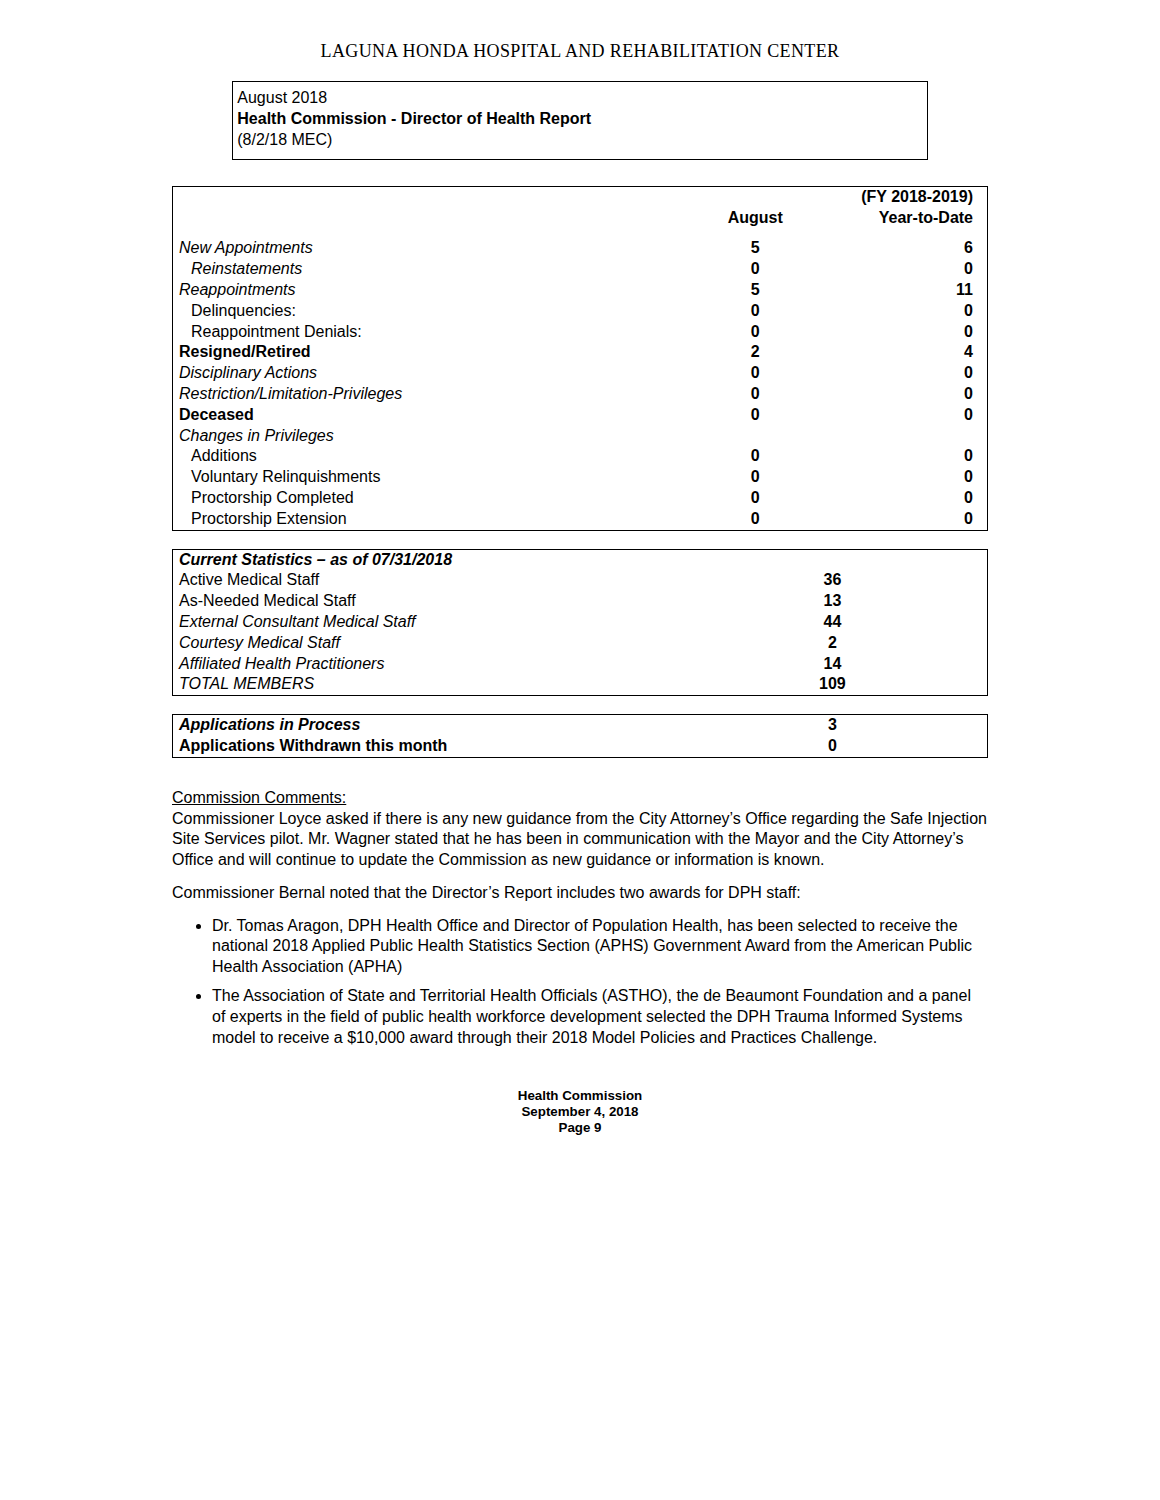LAGUNA HONDA HOSPITAL AND REHABILITATION CENTER
August 2018
Health Commission - Director of Health Report
(8/2/18 MEC)
| | | (FY 2018-2019) |
| | August | Year-to-Date |
| New Appointments | 5 | 6 |
| Reinstatements | 0 | 0 |
| Reappointments | 5 | 11 |
| Delinquencies: | 0 | 0 |
| Reappointment Denials: | 0 | 0 |
| Resigned/Retired | 2 | 4 |
| Disciplinary Actions | 0 | 0 |
| Restriction/Limitation-Privileges | 0 | 0 |
| Deceased | 0 | 0 |
| Changes in Privileges | | |
| Additions | 0 | 0 |
| Voluntary Relinquishments | 0 | 0 |
| Proctorship Completed | 0 | 0 |
| Proctorship Extension | 0 | 0 |
| Current Statistics – as of 07/31/2018 | |
| Active Medical Staff | 36 |
| As-Needed Medical Staff | 13 |
| External Consultant Medical Staff | 44 |
| Courtesy Medical Staff | 2 |
| Affiliated Health Practitioners | 14 |
| TOTAL MEMBERS | 109 |
| Applications in Process | 3 |
| Applications Withdrawn this month | 0 |
Commission Comments:
Commissioner Loyce asked if there is any new guidance from the City Attorney’s Office regarding the Safe Injection Site Services pilot. Mr. Wagner stated that he has been in communication with the Mayor and the City Attorney’s Office and will continue to update the Commission as new guidance or information is known.
Commissioner Bernal noted that the Director’s Report includes two awards for DPH staff:
Dr. Tomas Aragon, DPH Health Office and Director of Population Health, has been selected to receive the national 2018 Applied Public Health Statistics Section (APHS) Government Award from the American Public Health Association (APHA)
The Association of State and Territorial Health Officials (ASTHO), the de Beaumont Foundation and a panel of experts in the field of public health workforce development selected the DPH Trauma Informed Systems model to receive a $10,000 award through their 2018 Model Policies and Practices Challenge.
Health Commission
September 4, 2018
Page 9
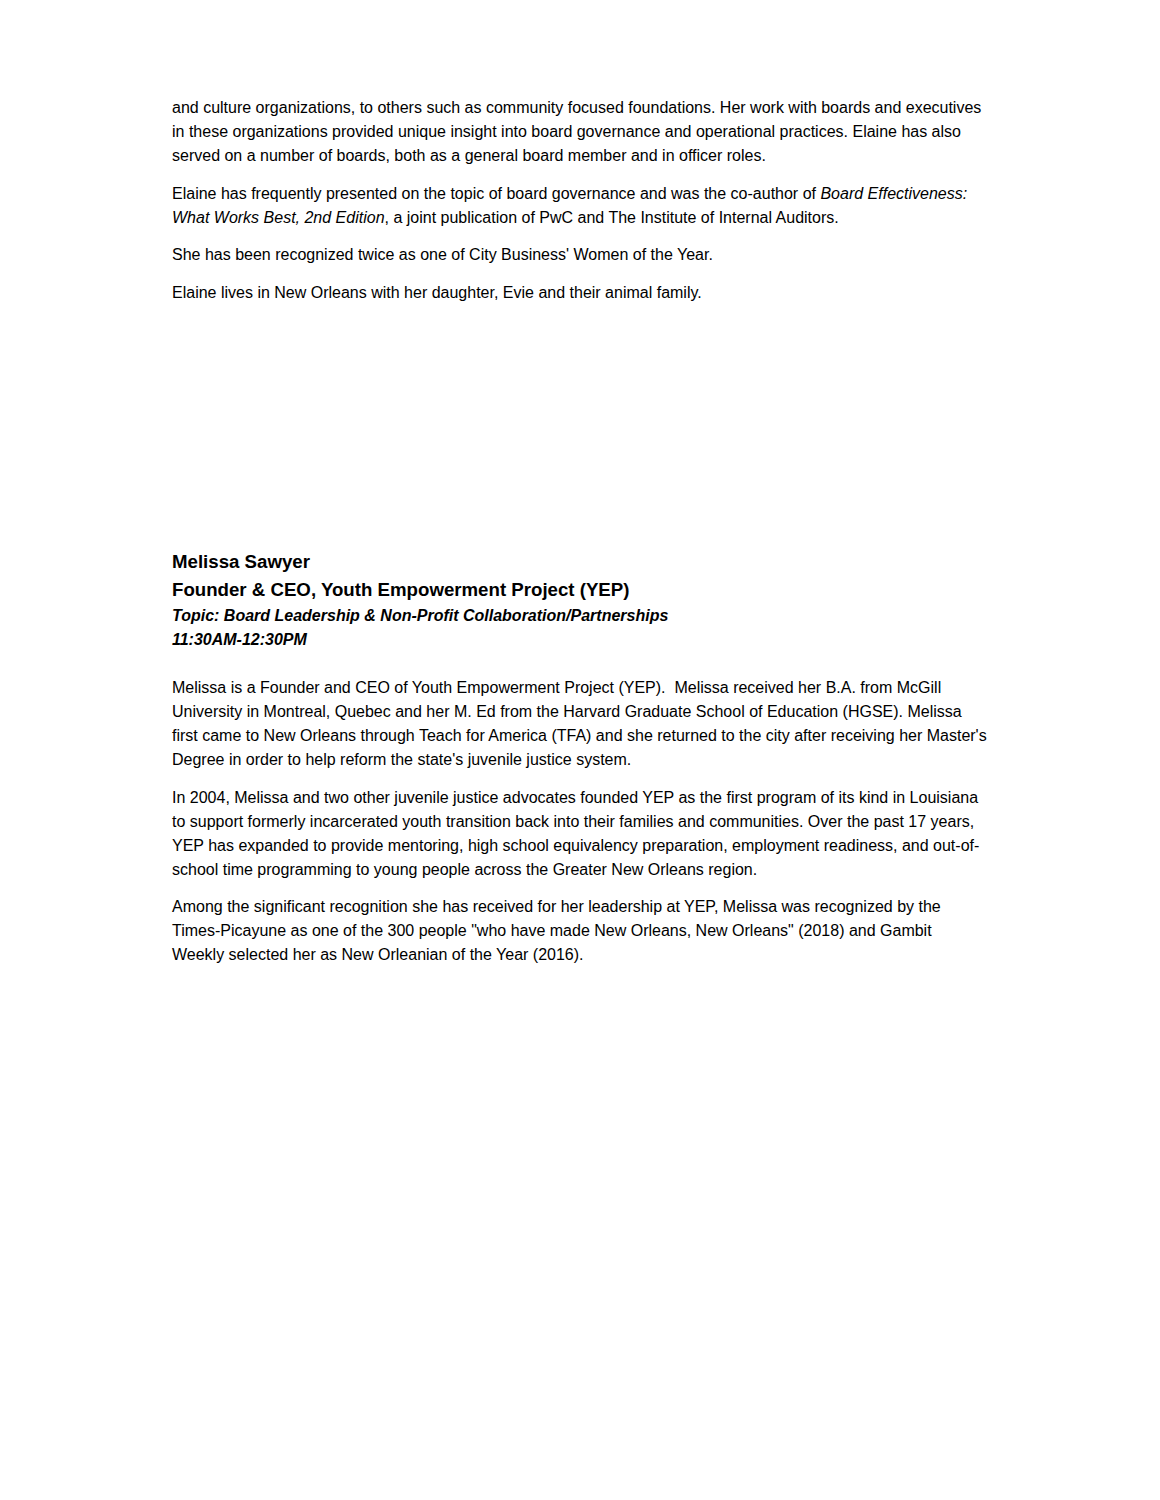and culture organizations, to others such as community focused foundations. Her work with boards and executives in these organizations provided unique insight into board governance and operational practices. Elaine has also served on a number of boards, both as a general board member and in officer roles.
Elaine has frequently presented on the topic of board governance and was the co-author of Board Effectiveness: What Works Best, 2nd Edition, a joint publication of PwC and The Institute of Internal Auditors.
She has been recognized twice as one of City Business' Women of the Year.
Elaine lives in New Orleans with her daughter, Evie and their animal family.
Melissa Sawyer
Founder & CEO, Youth Empowerment Project (YEP)
Topic: Board Leadership & Non-Profit Collaboration/Partnerships
11:30AM-12:30PM
Melissa is a Founder and CEO of Youth Empowerment Project (YEP). Melissa received her B.A. from McGill University in Montreal, Quebec and her M. Ed from the Harvard Graduate School of Education (HGSE). Melissa first came to New Orleans through Teach for America (TFA) and she returned to the city after receiving her Master's Degree in order to help reform the state's juvenile justice system.
In 2004, Melissa and two other juvenile justice advocates founded YEP as the first program of its kind in Louisiana to support formerly incarcerated youth transition back into their families and communities. Over the past 17 years, YEP has expanded to provide mentoring, high school equivalency preparation, employment readiness, and out-of-school time programming to young people across the Greater New Orleans region.
Among the significant recognition she has received for her leadership at YEP, Melissa was recognized by the Times-Picayune as one of the 300 people "who have made New Orleans, New Orleans" (2018) and Gambit Weekly selected her as New Orleanian of the Year (2016).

-------

* [WHAT IS BEING ASKED] From the material above, retype precisely the lines between the line holding "Commissioner Bernal noted" and the line holding "Dr. Tomas Aragon, DPH", inclusive, and nothing beyond them.

* [TASK ANSWER]
Commissioner Bernal noted that the Director’s Report includes two awards for DPH staff:
Dr. Tomas Aragon, DPH Health Office and Director of Population Health, has been selected to receive the national 2018 Applied Public Health Statistics Section (APHS) Government Award from the American Public Health Association (APHA)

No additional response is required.